### Problem to work on
Transcribe each of the rows below word for word, keeping every line and character as it appears.

___ Input data

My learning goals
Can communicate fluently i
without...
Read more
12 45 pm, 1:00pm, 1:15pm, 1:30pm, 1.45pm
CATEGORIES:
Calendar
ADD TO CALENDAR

______

### Answer space
My learning goals
Can communicate fluently i
without...
Read more
12 45 pm, 1:00pm, 1:15pm, 1:30pm, 1.45pm
CATEGORIES:
Calendar
ADD TO CALENDAR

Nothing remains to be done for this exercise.